A veces la diferencia entre estar bien y pasarla mal depende del fragor de una buena o una mala racha, o de una buena o mala tarde de un árbitro.

En manos de Dios

En su reciente encuentro con el Papa el titular de la AFA, Julio Grondona, no sólo acompañó a la selección argentina sino que presidió una populosa delegación de 45 dirigentes, que en los sorprendidos círculos diplomáticos vaticanos fue interpretada como una demostración de poder. Una vez frente al pontífice, cumplió con el objetivo que lo había llevado a Roma: le pidió a Francisco una bendición especial para los estadios argentinos para que vuelva a la tranquilidad al fútbol.

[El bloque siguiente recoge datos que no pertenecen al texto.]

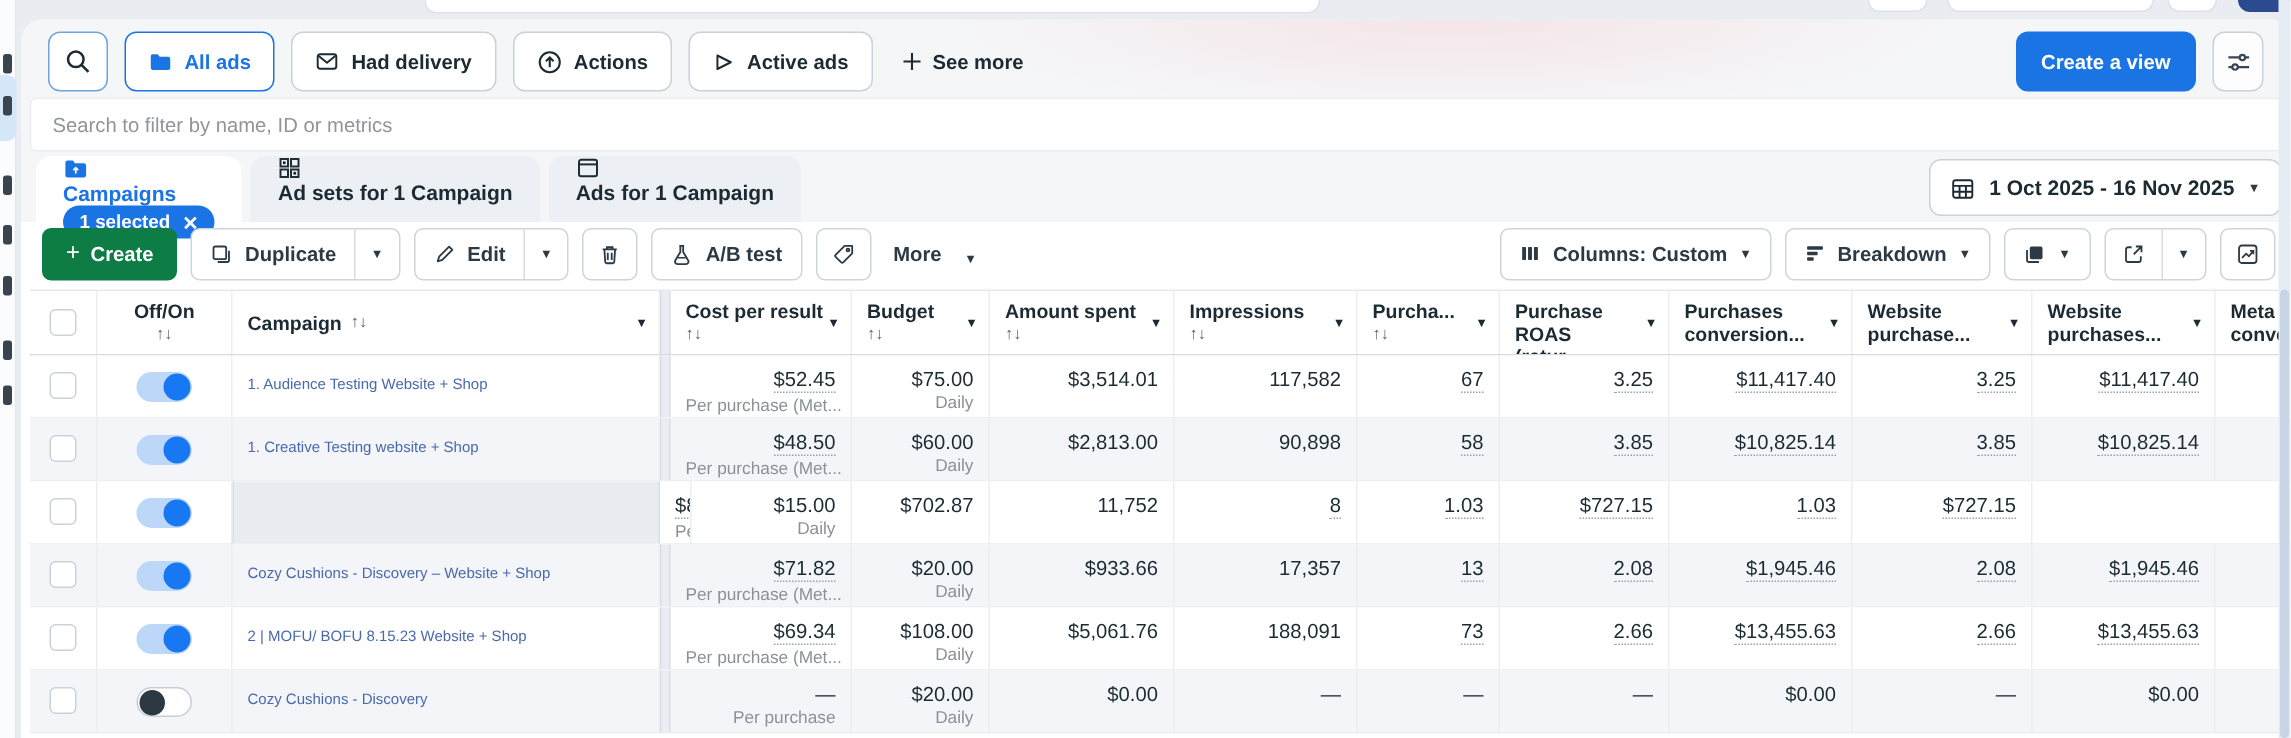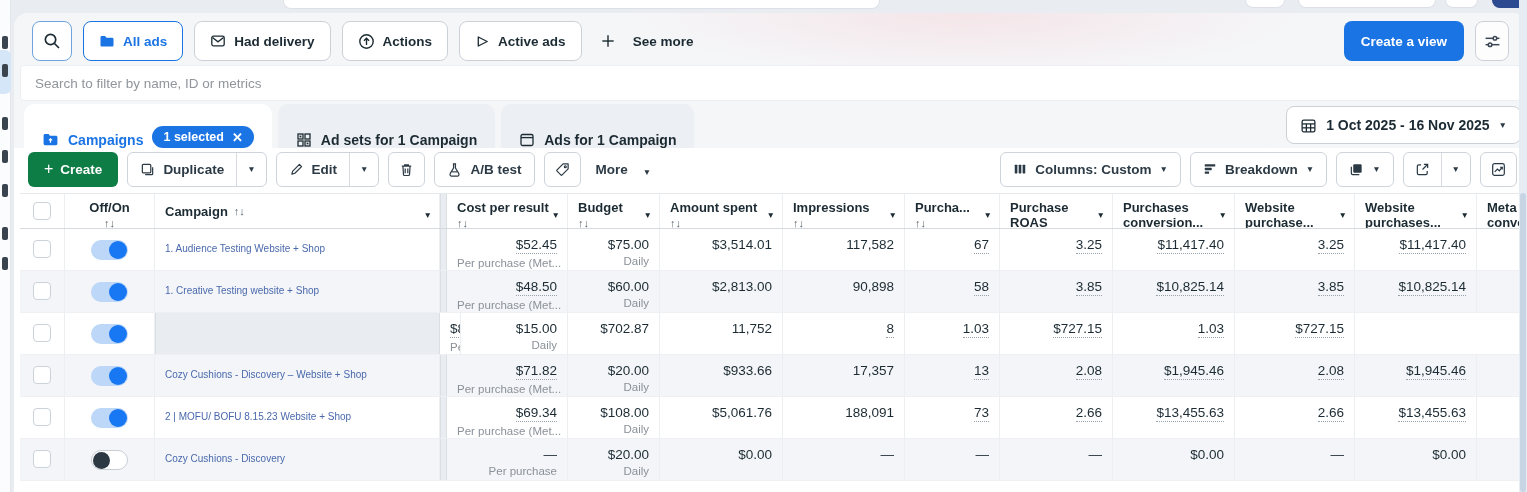"See more" .see-more { gap: 18px -> 7px }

La solicitud de Grondona reveló con claridad que han fracasado todos los mecanismos puestos en práctica para frenar a los violentos, incluso los más eficaces como el cepo al público visitante y la restricción de ingreso a los no socios, y que ahora se apuesta a la última opción: la intervención divina.

La idea de realizar este pedido al Papa surgió de un dirigente que se enteró por un cuñado que estudia historia, de que hace 600 años, el papa León I convenció a Atila y a su horda de hunos de que no invadieran, saquearan y quemaran Roma. “Si aquel Papa pudo bien puede el actual convencer a los barras bravas de que dejen de matarse semanalmente”, razonó un directivo.

Si Carlos Bianchi no hubiera perdido la agenda con el celular de Dios, el pedido podría haberse realizado sin la intermediación papal.